Zofia repoussa le buffet massif qui s'était couché sur elle. Elle se frotta les genoux et enjamba une desserte retournée. Elle observa le désordre qui s'étendait autour d'elle. Sous le squelette du grand luminaire, dégarni de tous ses apparats, gisait le restaurateur, la respiration saccadée et difficile. Zofia se précipita vers lui. Liu grimaçait, terrassé par la douleur. Le sang affluait dans ses poumons, comprimant un peu plus son cœur à chaque inspiration. Au loin, les sirènes des pompiers se faisaient écho dans les rues de la ville.

Zofia supplia Liu de tenir bon.

– Vous êtes inestimable, soupira le vieux Chinois.

Elle prit sa main; Liu saisit la sienne et la posa sur son torse qui sifflait comme un pneu percé. Même mal en point, ses yeux savaient lire la vérité. Il trouva quelques forces ultimes pour murmurer que, grâce à Zofia, il n'était pas inquiet. Il savait que, dans son grand sommeil éternel, il ne ronflerait pas. Il ricana, provoquant une quinte de toux.

– Quelle chance pour mes futurs voisins!
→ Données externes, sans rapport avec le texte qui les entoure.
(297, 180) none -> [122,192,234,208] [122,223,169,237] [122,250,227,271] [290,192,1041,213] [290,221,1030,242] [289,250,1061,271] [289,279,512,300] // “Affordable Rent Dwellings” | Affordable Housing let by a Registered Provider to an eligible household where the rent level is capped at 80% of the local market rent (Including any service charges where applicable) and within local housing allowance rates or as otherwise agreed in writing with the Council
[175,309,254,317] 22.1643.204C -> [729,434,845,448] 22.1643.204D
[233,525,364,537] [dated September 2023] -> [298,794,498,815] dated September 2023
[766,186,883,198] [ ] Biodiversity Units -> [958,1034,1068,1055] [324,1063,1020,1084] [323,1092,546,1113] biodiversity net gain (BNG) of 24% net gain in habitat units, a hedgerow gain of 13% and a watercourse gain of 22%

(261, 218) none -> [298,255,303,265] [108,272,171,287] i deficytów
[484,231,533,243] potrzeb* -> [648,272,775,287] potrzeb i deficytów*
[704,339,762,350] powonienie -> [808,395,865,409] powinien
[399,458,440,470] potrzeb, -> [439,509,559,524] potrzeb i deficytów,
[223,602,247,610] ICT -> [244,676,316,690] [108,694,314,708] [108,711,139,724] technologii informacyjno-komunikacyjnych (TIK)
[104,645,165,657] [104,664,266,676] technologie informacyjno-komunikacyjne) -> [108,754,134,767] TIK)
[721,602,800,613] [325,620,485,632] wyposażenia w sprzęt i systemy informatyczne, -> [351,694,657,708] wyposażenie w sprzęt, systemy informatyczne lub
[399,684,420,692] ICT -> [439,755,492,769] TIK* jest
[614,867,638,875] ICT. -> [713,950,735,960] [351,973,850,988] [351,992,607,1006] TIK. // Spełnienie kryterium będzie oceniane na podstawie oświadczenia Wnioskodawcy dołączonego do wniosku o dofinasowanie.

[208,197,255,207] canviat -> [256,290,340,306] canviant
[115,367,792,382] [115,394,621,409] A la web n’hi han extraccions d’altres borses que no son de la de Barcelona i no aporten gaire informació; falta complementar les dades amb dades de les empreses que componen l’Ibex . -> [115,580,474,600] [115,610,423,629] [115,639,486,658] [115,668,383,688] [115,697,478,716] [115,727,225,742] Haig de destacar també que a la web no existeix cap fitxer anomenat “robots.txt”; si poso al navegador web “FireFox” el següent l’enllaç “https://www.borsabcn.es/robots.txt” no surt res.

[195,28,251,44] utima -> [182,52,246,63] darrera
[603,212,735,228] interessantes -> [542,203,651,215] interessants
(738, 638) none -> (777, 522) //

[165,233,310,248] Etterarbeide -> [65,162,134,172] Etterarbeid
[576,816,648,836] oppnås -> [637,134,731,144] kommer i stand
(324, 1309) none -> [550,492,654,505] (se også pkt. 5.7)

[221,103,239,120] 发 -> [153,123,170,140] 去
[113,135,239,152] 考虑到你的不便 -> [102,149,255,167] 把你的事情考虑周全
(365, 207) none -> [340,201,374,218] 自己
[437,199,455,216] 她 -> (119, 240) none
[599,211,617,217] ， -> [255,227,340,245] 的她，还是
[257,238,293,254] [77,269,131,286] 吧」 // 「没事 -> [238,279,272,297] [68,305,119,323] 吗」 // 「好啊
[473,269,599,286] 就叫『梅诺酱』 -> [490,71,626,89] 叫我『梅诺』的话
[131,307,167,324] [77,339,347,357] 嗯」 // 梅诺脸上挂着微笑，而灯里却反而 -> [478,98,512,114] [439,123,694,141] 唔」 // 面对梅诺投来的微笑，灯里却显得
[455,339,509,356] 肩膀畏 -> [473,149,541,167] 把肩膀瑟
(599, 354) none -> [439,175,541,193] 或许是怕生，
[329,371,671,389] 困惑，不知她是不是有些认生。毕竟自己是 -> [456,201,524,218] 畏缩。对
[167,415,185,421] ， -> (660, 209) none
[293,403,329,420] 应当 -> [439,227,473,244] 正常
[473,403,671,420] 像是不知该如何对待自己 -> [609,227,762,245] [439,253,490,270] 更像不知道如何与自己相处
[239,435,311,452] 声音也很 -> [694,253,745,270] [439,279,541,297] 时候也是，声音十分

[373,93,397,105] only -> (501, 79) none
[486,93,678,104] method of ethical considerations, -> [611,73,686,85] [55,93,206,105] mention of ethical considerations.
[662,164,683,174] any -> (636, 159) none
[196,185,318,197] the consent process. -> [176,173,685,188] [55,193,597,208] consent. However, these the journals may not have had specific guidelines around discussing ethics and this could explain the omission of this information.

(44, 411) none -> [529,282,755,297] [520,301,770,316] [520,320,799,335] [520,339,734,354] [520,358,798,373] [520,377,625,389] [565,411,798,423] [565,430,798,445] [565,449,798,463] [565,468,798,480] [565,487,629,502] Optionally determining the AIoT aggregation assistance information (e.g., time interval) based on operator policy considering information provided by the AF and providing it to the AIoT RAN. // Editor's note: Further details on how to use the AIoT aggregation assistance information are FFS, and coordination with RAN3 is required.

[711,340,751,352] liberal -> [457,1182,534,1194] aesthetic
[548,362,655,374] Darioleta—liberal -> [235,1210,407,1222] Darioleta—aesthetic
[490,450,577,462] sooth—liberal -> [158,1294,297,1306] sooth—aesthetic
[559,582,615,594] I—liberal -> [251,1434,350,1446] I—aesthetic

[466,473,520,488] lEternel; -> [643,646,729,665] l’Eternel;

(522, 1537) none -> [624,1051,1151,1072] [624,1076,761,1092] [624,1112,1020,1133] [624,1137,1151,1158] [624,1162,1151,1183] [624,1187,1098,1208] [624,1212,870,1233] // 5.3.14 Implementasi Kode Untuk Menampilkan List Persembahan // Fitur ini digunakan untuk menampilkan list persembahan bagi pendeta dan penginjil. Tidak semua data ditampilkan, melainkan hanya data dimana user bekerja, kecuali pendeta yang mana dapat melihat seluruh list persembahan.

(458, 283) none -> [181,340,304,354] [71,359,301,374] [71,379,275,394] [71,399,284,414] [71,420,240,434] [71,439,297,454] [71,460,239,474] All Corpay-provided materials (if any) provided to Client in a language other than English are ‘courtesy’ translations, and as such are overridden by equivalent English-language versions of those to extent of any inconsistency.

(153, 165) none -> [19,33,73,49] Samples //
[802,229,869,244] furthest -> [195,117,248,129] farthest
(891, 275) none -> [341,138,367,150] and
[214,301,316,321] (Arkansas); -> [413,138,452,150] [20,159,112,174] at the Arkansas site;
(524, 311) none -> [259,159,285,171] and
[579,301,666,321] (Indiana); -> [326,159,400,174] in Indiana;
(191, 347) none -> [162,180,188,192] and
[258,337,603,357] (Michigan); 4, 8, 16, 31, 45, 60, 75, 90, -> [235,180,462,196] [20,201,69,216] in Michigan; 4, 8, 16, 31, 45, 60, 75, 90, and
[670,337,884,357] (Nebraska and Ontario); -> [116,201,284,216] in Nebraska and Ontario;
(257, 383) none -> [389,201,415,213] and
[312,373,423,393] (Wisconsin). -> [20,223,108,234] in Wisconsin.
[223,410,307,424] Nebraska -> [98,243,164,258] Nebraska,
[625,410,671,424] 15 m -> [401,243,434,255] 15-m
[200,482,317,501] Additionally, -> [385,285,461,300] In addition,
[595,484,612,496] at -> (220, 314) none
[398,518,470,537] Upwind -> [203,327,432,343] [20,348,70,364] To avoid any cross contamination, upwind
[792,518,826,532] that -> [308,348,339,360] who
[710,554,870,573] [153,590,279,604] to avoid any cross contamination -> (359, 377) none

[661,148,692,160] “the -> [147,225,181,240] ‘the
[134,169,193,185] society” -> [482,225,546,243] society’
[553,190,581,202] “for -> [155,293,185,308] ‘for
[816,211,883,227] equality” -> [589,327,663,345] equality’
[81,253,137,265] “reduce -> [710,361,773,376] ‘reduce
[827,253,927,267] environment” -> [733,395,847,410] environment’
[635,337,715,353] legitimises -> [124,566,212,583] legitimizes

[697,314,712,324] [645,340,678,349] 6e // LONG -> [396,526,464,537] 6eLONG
Ils vous doivent beaucoup!

Un reflux de sang émergea de sa bouche, s'écoulant sur sa joue pour venir se fondre au rouge du tapis. Le sourire de Liu se raidit.

– Je pense qu'il faut vous occuper de votre amie, je ne l'ai pas vue sortir.

Zofia regarda tout autour d'elle mais ne vit aucune trace de Mathilde ni d'aucun autre corps.

– Près de la porte, sous le vaisselier, supplia Liu en toussant une nouvelle fois.

Zofia se releva. Liu la retint par le poignet et plongea ses yeux dans les siens.

– Comment avez-vous su?

Zofia contempla l'homme, les derniers rayons de vie s'échappaient de ses prunelles dorées.

– Vous le comprendrez dans quelques instants.